■ ACTIVITY
Look through the data below and return each line where "plaintexts" appears.

■ DATA UNDER STUDY
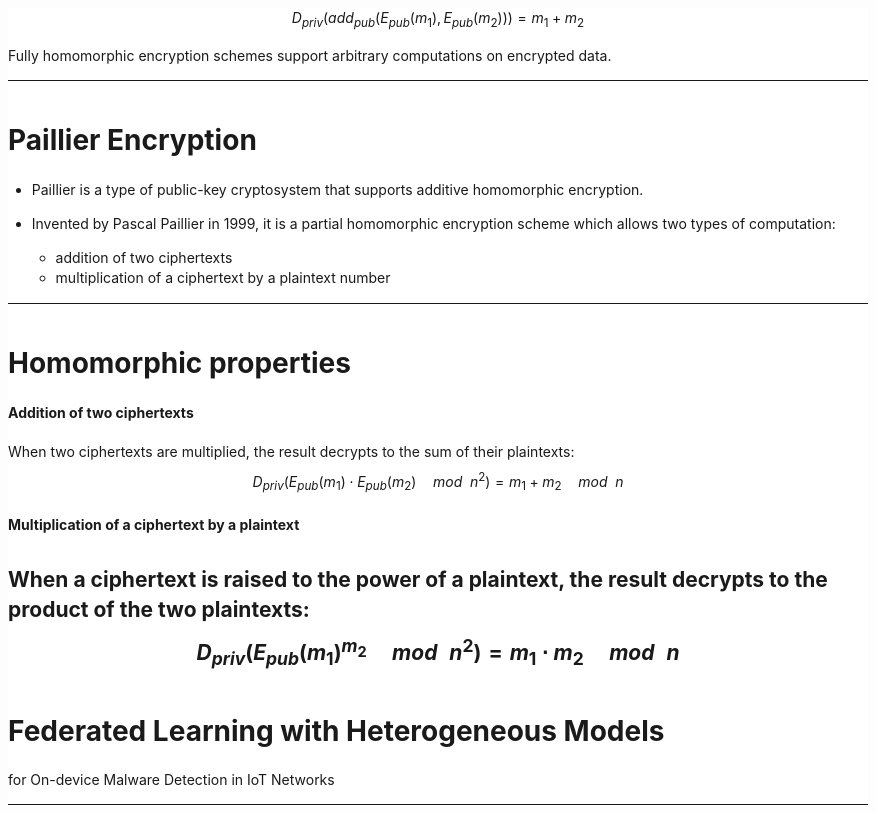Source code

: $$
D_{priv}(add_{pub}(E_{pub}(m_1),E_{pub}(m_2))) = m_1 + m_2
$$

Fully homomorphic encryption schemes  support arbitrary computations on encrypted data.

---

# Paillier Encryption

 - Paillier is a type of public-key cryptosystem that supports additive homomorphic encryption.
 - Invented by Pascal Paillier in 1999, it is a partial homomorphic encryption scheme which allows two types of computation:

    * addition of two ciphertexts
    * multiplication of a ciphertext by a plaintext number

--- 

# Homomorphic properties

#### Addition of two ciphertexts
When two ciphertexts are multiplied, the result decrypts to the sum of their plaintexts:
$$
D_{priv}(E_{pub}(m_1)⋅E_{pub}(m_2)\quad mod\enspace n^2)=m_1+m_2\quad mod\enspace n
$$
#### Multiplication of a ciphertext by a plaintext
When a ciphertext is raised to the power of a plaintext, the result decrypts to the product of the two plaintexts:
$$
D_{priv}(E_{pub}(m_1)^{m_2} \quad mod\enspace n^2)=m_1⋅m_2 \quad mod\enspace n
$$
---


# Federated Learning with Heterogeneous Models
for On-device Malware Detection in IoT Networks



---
--
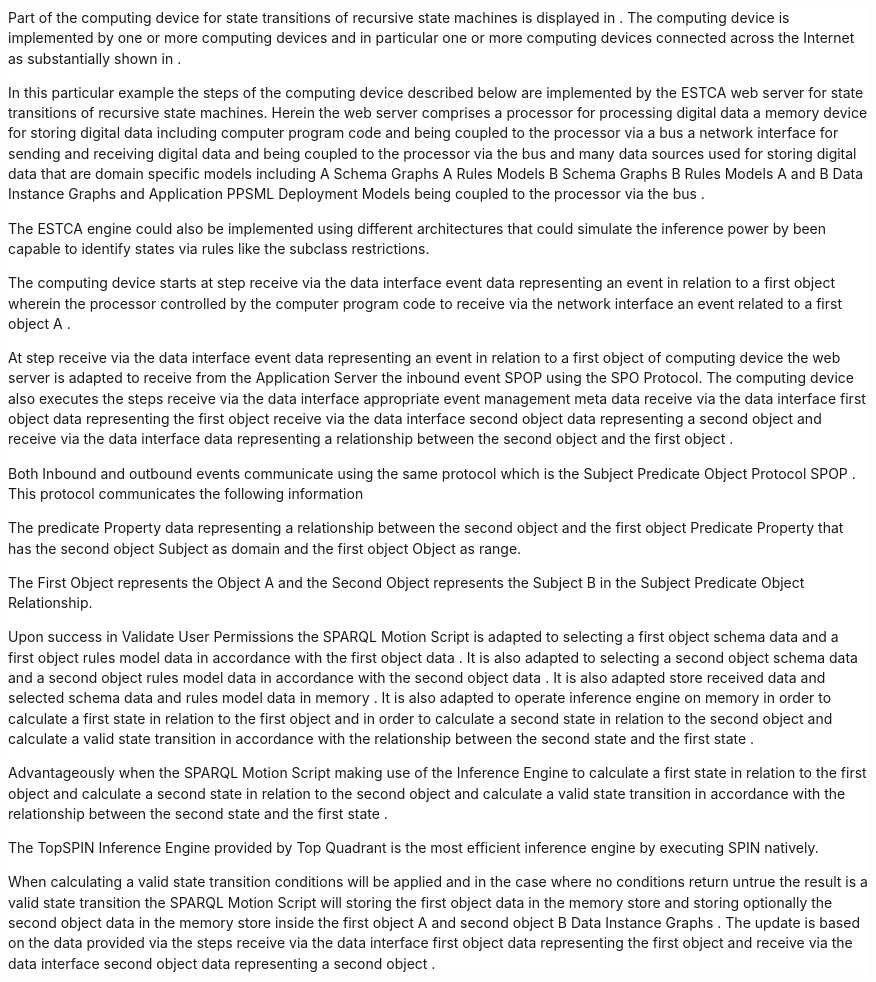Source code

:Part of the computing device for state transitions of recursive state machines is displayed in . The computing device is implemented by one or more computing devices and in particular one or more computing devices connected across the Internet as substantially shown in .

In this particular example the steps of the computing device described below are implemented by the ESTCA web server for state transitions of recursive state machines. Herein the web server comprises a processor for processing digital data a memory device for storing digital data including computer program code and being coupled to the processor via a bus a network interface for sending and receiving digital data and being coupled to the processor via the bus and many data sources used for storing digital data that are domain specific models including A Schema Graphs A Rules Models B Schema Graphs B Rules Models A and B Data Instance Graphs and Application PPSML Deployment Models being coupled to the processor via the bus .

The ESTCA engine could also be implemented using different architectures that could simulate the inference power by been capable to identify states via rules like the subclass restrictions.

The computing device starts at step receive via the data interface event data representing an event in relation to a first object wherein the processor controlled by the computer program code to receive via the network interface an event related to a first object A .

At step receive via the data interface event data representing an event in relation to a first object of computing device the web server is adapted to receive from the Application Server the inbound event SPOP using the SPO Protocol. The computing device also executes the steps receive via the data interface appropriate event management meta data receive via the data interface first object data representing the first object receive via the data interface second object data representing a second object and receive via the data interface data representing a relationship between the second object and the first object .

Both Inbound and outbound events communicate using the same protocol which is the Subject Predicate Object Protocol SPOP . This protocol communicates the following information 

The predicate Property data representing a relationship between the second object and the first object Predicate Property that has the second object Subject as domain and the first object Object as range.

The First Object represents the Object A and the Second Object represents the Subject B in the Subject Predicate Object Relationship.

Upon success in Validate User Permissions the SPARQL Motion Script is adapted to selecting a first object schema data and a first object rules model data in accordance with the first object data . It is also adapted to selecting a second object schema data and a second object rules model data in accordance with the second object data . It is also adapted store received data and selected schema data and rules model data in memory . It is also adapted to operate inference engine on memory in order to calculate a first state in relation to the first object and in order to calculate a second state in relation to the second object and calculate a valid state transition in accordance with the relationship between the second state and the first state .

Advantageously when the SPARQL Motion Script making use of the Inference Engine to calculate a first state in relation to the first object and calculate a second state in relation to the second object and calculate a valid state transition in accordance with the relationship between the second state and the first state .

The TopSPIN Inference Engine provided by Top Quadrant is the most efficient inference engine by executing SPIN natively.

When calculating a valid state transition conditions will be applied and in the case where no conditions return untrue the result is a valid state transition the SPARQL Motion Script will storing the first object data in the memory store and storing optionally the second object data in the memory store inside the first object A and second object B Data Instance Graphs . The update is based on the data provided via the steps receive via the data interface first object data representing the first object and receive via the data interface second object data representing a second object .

■ RESULT OF THIS EXERCISE
When two ciphertexts are multiplied, the result decrypts to the sum of their plaintexts:
When a ciphertext is raised to the power of a plaintext, the result decrypts to the product of the two plaintexts:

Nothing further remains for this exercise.